Oysa etrafımızda her gün vefatlarıyla “Ölüm haktır” fermanını imzalayan birçok canlı var:
İnsanlar, hayvanlar ve sonbaharda bir kez daha “kıyamet”i yaşayan yeryüzündeki bitkiler...
Bunların içinde insanı en çok sarsanlar, çocuk ölümleri. Gün geçmiyor ki, medyada, birbirinden farklı ve inanılmaz sebeplerle meydana gelen çocuk ölümlerinin haberleri çıkmasın...
Evinin önünde kimbilir ne zamandan kalma patlayıcının infilâki ile; mıcır yığınının altında kalarak; ya da okul dönüşü caddeden karşıya geçerken hızla gelen bir aracın çarpması sonucu vefat eden çocuklar... Ya da yaz günlerinde açık kalmış pencereden düşerek, balkonda oyun oynarken oradaki ipin boynuna dolanması sebebiyle boğularak veya beşikte uyurken alttaki su dolu leğene yuvarlanarak can veren bebekler...
Geçtiğimiz günlerde Şırnak’ta okula yeni başlayan 7 yaşındaki Gurbet’in babasıyla birlikte eve dönerken aniden yola fırlayıp, hızla gelen bir araca hedef olduktan sonra hastanede beyin ölümünün gerçekleşmesi, bu trajik ölümler listesindeki son örneklerden biri olarak bütün Türkiye’yi ağlattı. Hele baba Şükrü Yavuz’un, organlarını bağışladığı kızının masum yüzüne ağlayarak son öpücüğünü kondurduğu vedalaşma sahnesini kolay kolay unutmak mümkün değil.
Babanın ve Türkçe bilmeyen annesinin sözleri, organ bağışı kararını “Allah rızası için” verdiklerini ifade ediyordu. Böylece fakir Yavuz ailesi, bu iman, sabır, fazilet ve fedakârlığı ile, hepimize örnek teşkil eden bir ders veriyordu.

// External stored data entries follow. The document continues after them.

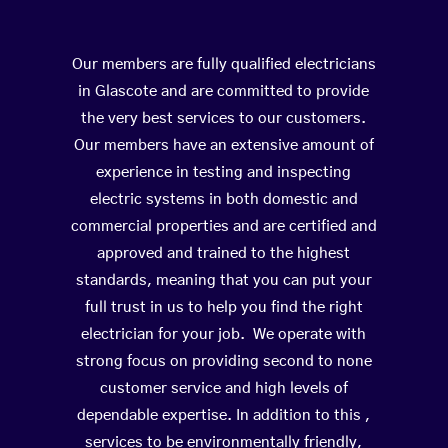
Our members are fully qualified electricians
in Glascote and are committed to provide
the very best services to our customers.
Our members have an extensive amount of
experience in testing and inspecting
electric systems in both domestic and
commercial properties and are certified and
approved and trained to the highest
standards, meaning that you can put your
full trust in us to help you find the right
electrician for your job. We operate with
strong focus on providing second to none
customer service and high levels of
dependable expertise. In addition to this ,
services to be environmentally friendly,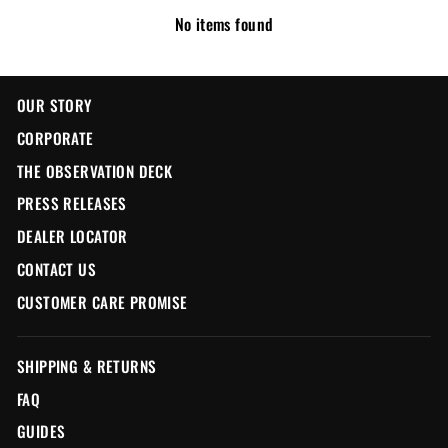
No items found
OUR STORY
CORPORATE
THE OBSERVATION DECK
PRESS RELEASES
DEALER LOCATOR
CONTACT US
CUSTOMER CARE PROMISE
SHIPPING & RETURNS
FAQ
GUIDES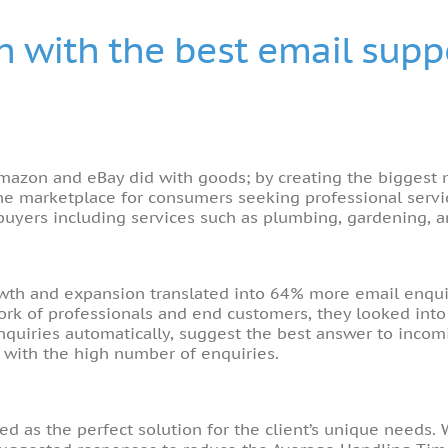
 with the best email suppo
 Amazon and eBay did with goods; by creating the biggest 
ne marketplace for consumers seeking professional servic
buyers including services such as plumbing, gardening, a
growth and expansion translated into 64% more email enqu
rk of professionals and end customers, they looked into 
 enquiries automatically, suggest the best answer to inc
 with the high number of enquiries.
 as the perfect solution for the client’s unique needs.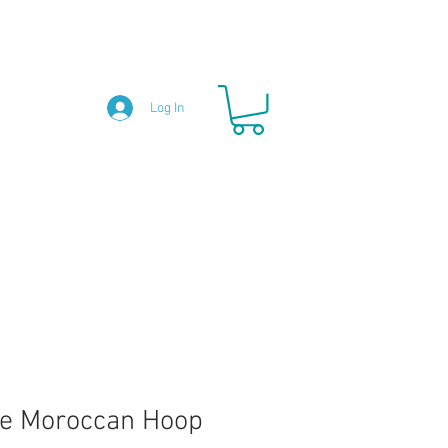
Log In
e Moroccan Hoop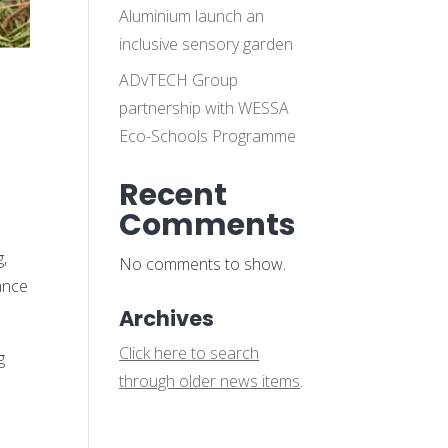
Aluminium launch an
inclusive sensory garden
ADvTECH Group
d
partnership with WESSA
Eco-Schools Programme
Recent
Comments
g,
No comments to show.
ance
Archives
Click here to search
g
through older news items
.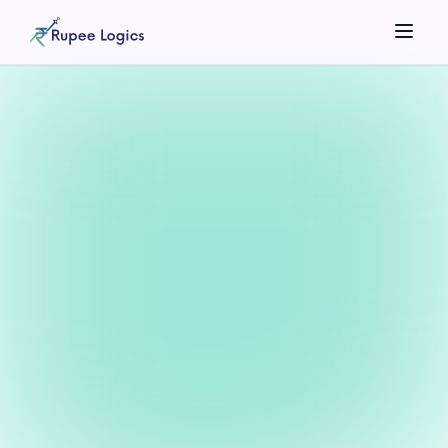
Search tools...
☀️
Theme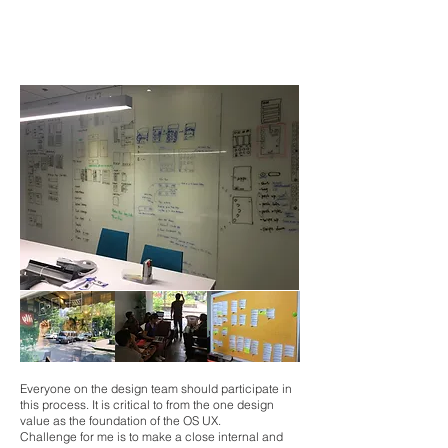
Design Exploration
navigation model / system behavior /
UI components /
major screens layout / keypad behavior, etc.
Everyone on the design team should participate in
this process. It is critical to from the one design
value as the foundation of the OS UX.
Challenge for me is to make a close internal and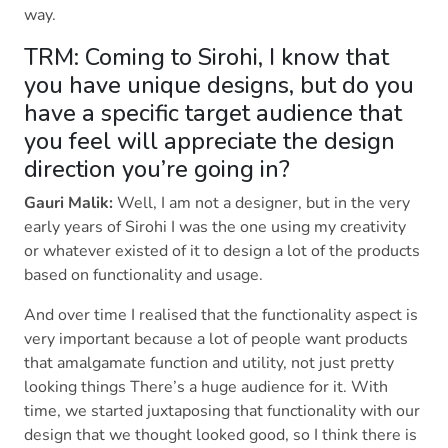
way.
TRM: Coming to Sirohi, I know that
you have unique designs, but do you
have a specific target audience that
you feel will appreciate the design
direction you’re going in?
Gauri Malik:
Well, I am not a designer, but in the very
early years of Sirohi I was the one using my creativity
or whatever existed of it to design a lot of the products
based on functionality and usage.
And over time I realised that the functionality aspect is
very important because a lot of people want products
that amalgamate function and utility, not just pretty
looking things There’s a huge audience for it. With
time, we started juxtaposing that functionality with our
design that we thought looked good, so I think there is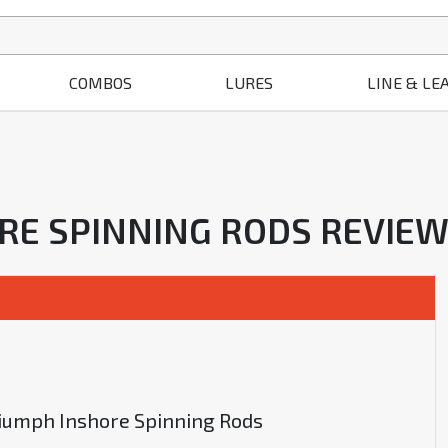
COMBOS
LURES
LINE & LE
ORE SPINNING RODS REVIE
Triumph Inshore Spinning Rods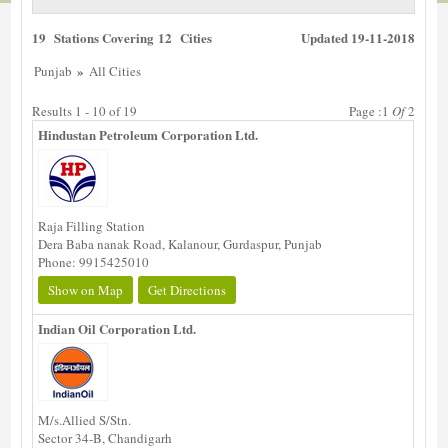
19 Stations Covering 12 Cities
Updated 19-11-2018
»
Punjab
All Cities
Results 1 - 10 of 19
Page :1
Of
2
Hindustan Petroleum Corporation Ltd.
Raja Filling Station
Dera Baba nanak Road, Kalanour, Gurdaspur, Punjab
Phone: 9915425010
Show on Map
Get Directions
Indian Oil Corporation Ltd.
M/s.Allied S/Stn.
Sector 34-B, Chandigarh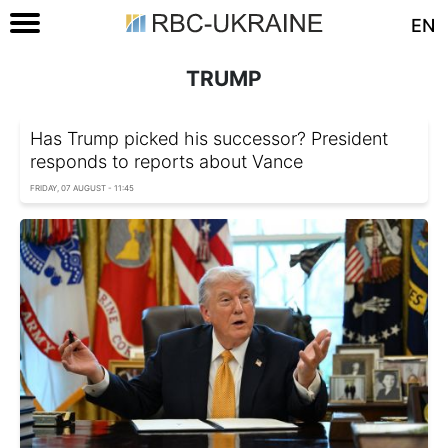
EN
TRUMP
Has Trump picked his successor? President
responds to reports about Vance
FRIDAY, 07 AUGUST - 11:45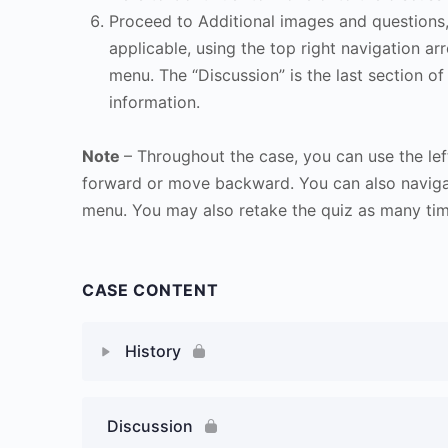
Proceed to Additional images and questions, 
applicable, using the top right navigation arr
menu. The “Discussion” is the last section of
information.
Note
– Throughout the case, you can use the lef
forward or move backward. You can also naviga
menu. You may also retake the quiz as many time
CASE CONTENT
History
Discussion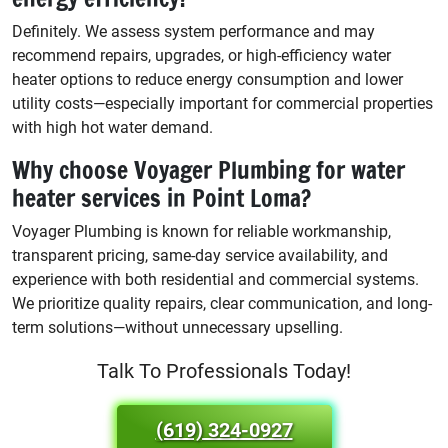
Definitely. We assess system performance and may
recommend repairs, upgrades, or high-efficiency water
heater options to reduce energy consumption and lower
utility costs—especially important for commercial properties
with high hot water demand.
Why choose Voyager Plumbing for water
heater services in Point Loma?
Voyager Plumbing is known for reliable workmanship,
transparent pricing, same-day service availability, and
experience with both residential and commercial systems.
We prioritize quality repairs, clear communication, and long-
term solutions—without unnecessary upselling.
Talk To Professionals Today!
(619) 324-0927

Olayla ilgili haberlerde minik Gurbet’in okumaya çok meraklı olduğu ve büyüyünce doktor olmak istediği belirtiliyordu. Allah ona daha hayırlısını verdi. Tehlikeli tuzaklarla dolu dünyadan alıp “Cennet kuşu” yaptı. İnşaallah ebedî hayatta yine buluşup Cennet kapısında karşılayacağı ailesiyle sonsuza kadar birlikte olacak.
Tıpkı, Bulut ailesinin, annesinin bedenindeki yedi aylık misafirliği sonrasında erken doğumla dünyaya gelen, ama gözlerini açıp annesiyle, babasıyla, ablalarıyla tanışamadan berzaha ve orada kendisi için hazırlanmış Cennet köşesine intikal eden yeni ferdi M. Abdullah Said gibi...
Geride kalanlar için ilk bakışta çok derin bir hüzün. Ama iman gözlüğüyle bakanlar için geçici bir ayrılık. Bulut ailesi de olup bitenlere bu gözlükle bakabilen bahtiyarlardan. Ve şimdi onların, önden giden ve kendilerini Cennet girişinde karşılayıp, “vildânün muhalledûn”dan biri olarak neşe kaynağı olacak bir oğulları ve kardeşleri var. Ne mutlu “Cennet kuşları” arasındaki yerini alan M. Abdullah Said’e ve “o gün” geldiğinde doya doya hasret gidereceği ailesine...
* Üstadı anma toplantısı için Münih’teyiz. Yazılarda bir-iki günlük kısa bir fasıla olabilir.